Work order: An exact restatement of the records below is expected.

(Page-level text extractions)
- Opening Delimiter -
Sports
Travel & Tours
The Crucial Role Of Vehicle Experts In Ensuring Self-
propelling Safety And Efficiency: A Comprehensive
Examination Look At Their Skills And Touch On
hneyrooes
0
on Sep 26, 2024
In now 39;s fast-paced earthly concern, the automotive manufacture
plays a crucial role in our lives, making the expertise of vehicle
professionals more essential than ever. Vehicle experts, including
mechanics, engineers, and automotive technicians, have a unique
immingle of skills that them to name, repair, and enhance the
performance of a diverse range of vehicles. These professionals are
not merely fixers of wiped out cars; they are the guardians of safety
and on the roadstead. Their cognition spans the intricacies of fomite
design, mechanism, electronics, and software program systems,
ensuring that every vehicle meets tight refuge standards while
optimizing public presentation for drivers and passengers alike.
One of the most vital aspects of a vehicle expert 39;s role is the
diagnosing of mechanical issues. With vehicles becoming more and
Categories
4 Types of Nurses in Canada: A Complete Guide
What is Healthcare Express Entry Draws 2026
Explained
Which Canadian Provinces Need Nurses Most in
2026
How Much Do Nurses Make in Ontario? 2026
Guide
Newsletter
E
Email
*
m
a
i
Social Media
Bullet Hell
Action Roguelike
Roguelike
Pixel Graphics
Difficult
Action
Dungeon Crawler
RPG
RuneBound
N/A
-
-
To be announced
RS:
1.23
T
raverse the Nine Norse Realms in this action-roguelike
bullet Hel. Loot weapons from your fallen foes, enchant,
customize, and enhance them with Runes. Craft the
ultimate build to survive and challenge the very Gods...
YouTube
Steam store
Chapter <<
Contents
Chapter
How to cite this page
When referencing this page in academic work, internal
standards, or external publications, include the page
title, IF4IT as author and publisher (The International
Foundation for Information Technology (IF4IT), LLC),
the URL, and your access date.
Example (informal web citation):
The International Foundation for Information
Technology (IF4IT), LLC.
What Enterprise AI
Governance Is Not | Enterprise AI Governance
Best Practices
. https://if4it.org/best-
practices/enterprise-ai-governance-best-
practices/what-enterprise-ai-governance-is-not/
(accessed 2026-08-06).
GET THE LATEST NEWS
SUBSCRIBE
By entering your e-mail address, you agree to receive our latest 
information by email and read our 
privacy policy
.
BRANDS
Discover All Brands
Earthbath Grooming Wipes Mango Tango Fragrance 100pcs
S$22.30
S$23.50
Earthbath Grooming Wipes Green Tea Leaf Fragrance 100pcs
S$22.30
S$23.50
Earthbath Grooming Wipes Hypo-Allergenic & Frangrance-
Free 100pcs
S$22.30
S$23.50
- Closing Delimiter -
Solution for this exercise:
Sports
Travel & Tours
The Crucial Role Of Vehicle Experts In Ensuring Self-
propelling Safety And Efficiency: A Comprehensive
Examination Look At Their Skills And Touch On
hneyrooes
0
on Sep 26, 2024
In now 39;s fast-paced earthly concern, the automotive manufacture
plays a crucial role in our lives, making the expertise of vehicle
professionals more essential than ever. Vehicle experts, including
mechanics, engineers, and automotive technicians, have a unique
immingle of skills that them to name, repair, and enhance the
performance of a diverse range of vehicles. These professionals are
not merely fixers of wiped out cars; they are the guardians of safety
and on the roadstead. Their cognition spans the intricacies of fomite
design, mechanism, electronics, and software program systems,
ensuring that every vehicle meets tight refuge standards while
optimizing public presentation for drivers and passengers alike.
One of the most vital aspects of a vehicle expert 39;s role is the
diagnosing of mechanical issues. With vehicles becoming more and
Categories
4 Types of Nurses in Canada: A Complete Guide
What is Healthcare Express Entry Draws 2026
Explained
Which Canadian Provinces Need Nurses Most in
2026
How Much Do Nurses Make in Ontario? 2026
Guide
Newsletter
E
Email
*
m
a
i
Social Media
Bullet Hell
Action Roguelike
Roguelike
Pixel Graphics
Difficult
Action
Dungeon Crawler
RPG
RuneBound
N/A
-
-
To be announced
RS:
1.23
T
raverse the Nine Norse Realms in this action-roguelike
bullet Hel. Loot weapons from your fallen foes, enchant,
customize, and enhance them with Runes. Craft the
ultimate build to survive and challenge the very Gods...
YouTube
Steam store
Chapter <<
Contents
Chapter
How to cite this page
When referencing this page in academic work, internal
standards, or external publications, include the page
title, IF4IT as author and publisher (The International
Foundation for Information Technology (IF4IT), LLC),
the URL, and your access date.
Example (informal web citation):
The International Foundation for Information
Technology (IF4IT), LLC.
What Enterprise AI
Governance Is Not | Enterprise AI Governance
Best Practices
. https://if4it.org/best-
practices/enterprise-ai-governance-best-
practices/what-enterprise-ai-governance-is-not/
(accessed 2026-08-06).
GET THE LATEST NEWS
SUBSCRIBE
By entering your e-mail address, you agree to receive our latest 
information by email and read our 
privacy policy
.
BRANDS
Discover All Brands
Earthbath Grooming Wipes Mango Tango Fragrance 100pcs
S$22.30
S$23.50
Earthbath Grooming Wipes Green Tea Leaf Fragrance 100pcs
S$22.30
S$23.50
Earthbath Grooming Wipes Hypo-Allergenic & Frangrance-
Free 100pcs
S$22.30
S$23.50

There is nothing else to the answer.